» **Exercise**
Below are the records; extract from them the line containing "background: #15803d ->" to the line containing "-> <div> <span></span>", both lines included, exactly and with no pictures.

» **Data shown**
----------------------------------------

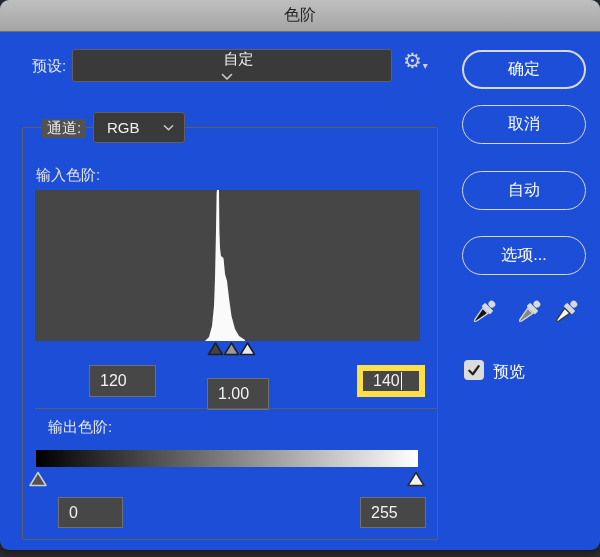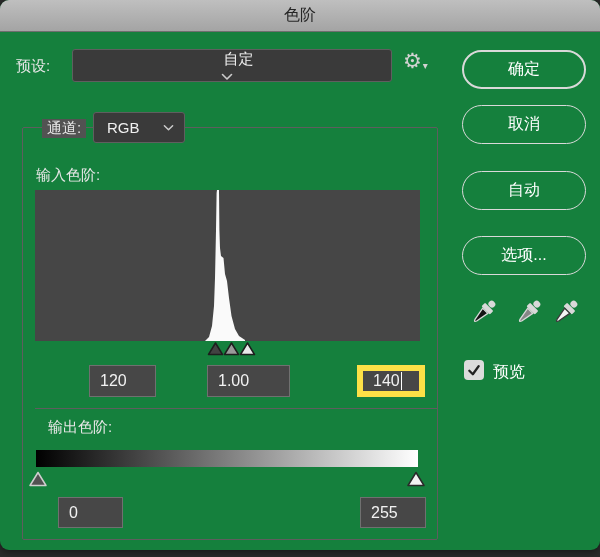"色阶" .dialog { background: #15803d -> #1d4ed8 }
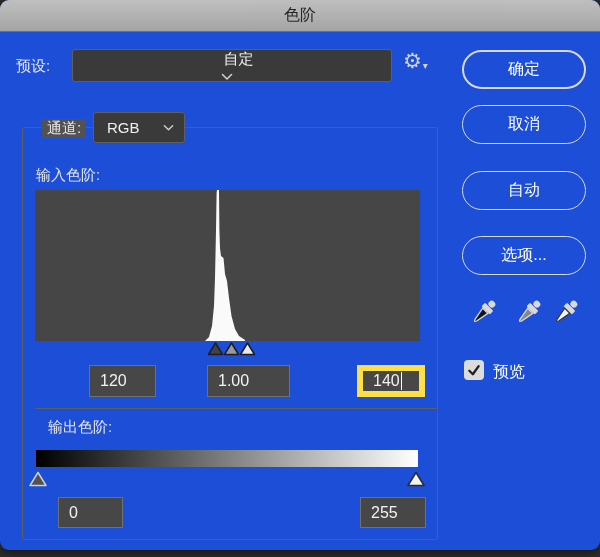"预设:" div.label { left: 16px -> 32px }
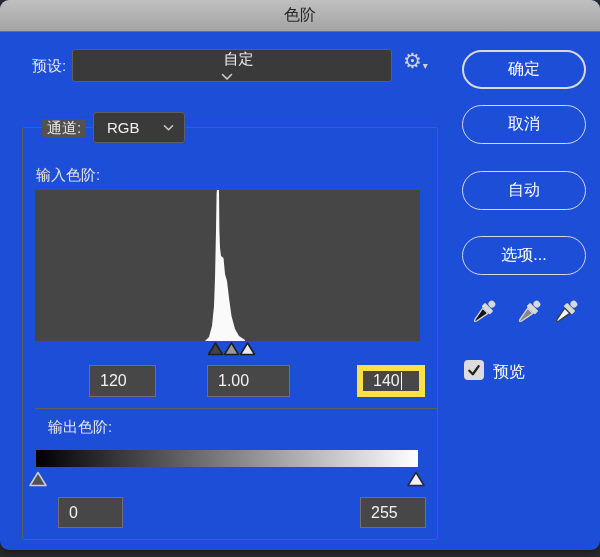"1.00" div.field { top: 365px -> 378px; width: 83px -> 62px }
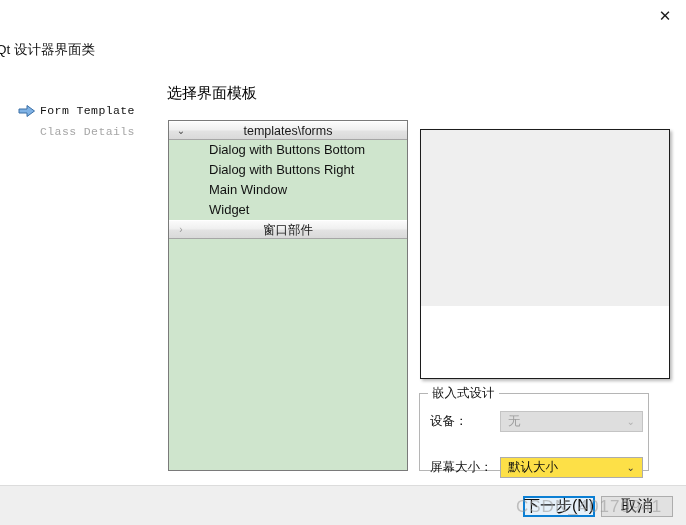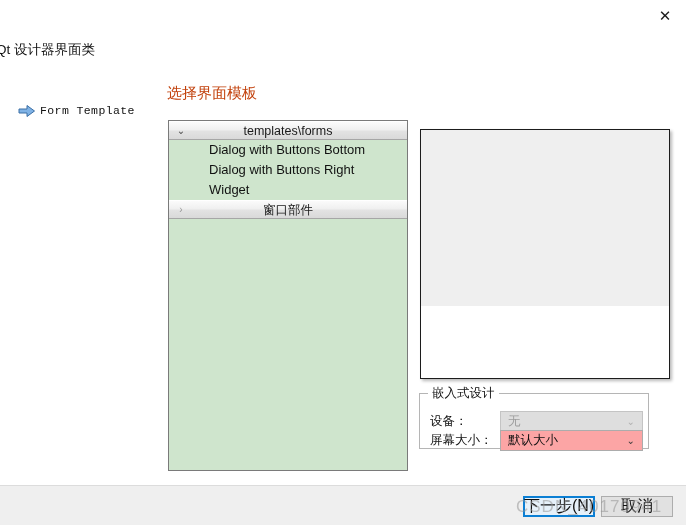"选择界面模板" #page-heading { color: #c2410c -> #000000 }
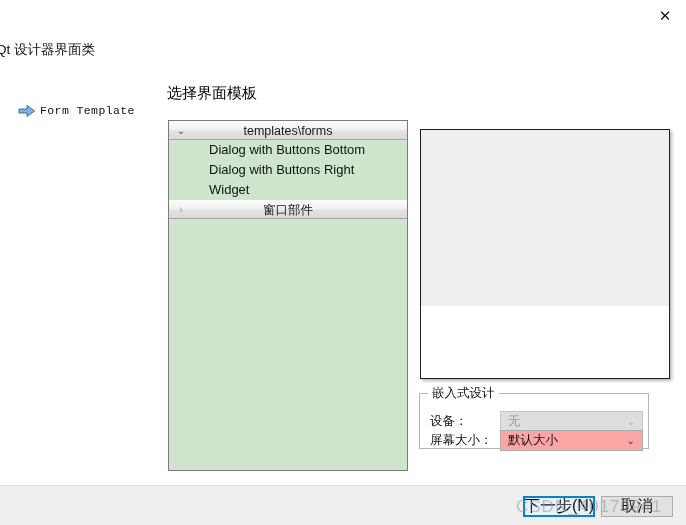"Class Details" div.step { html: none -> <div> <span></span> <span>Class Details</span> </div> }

----------------------------------------

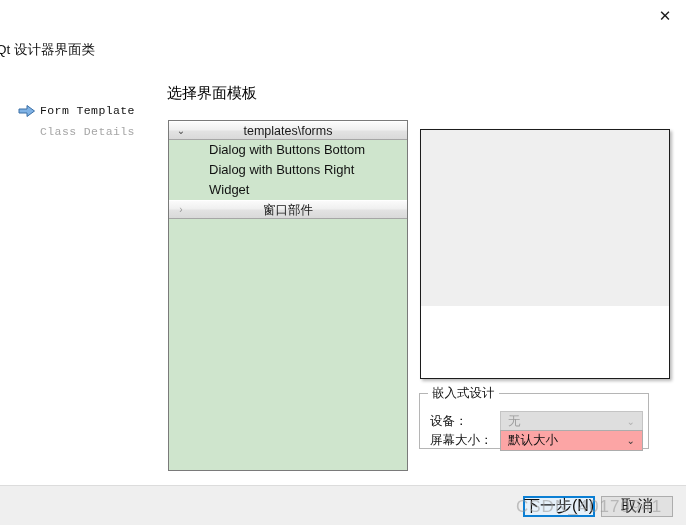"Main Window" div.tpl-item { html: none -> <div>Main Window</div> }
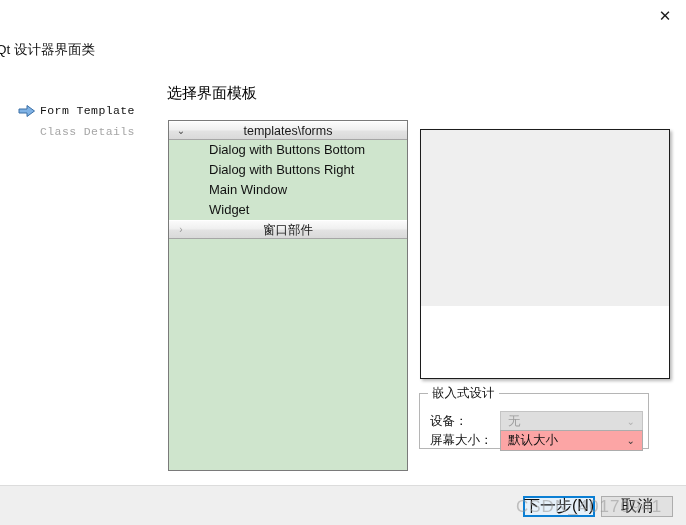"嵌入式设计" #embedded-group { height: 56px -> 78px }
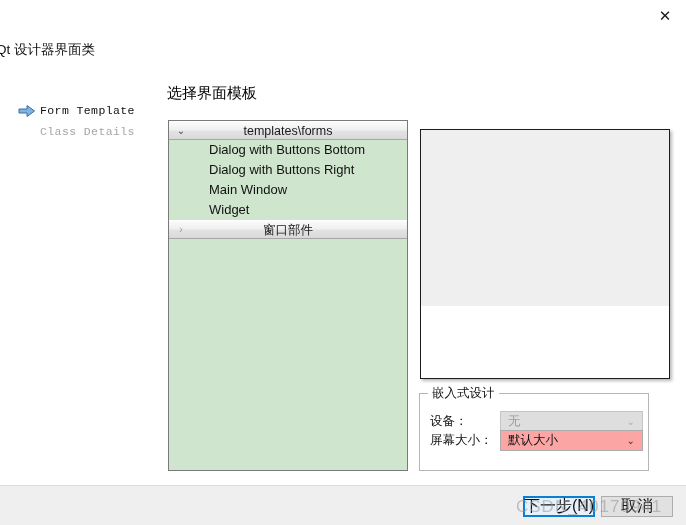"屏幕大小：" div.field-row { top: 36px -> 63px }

----------------------------------------

» **Your solution**
"色阶" .dialog { background: #15803d -> #1d4ed8 }
"预设:" div.label { left: 16px -> 32px }
"1.00" div.field { top: 365px -> 378px; width: 83px -> 62px }
"选择界面模板" #page-heading { color: #c2410c -> #000000 }
"Class Details" div.step { html: none -> <div> <span></span> <span>Class Details</span> </div> }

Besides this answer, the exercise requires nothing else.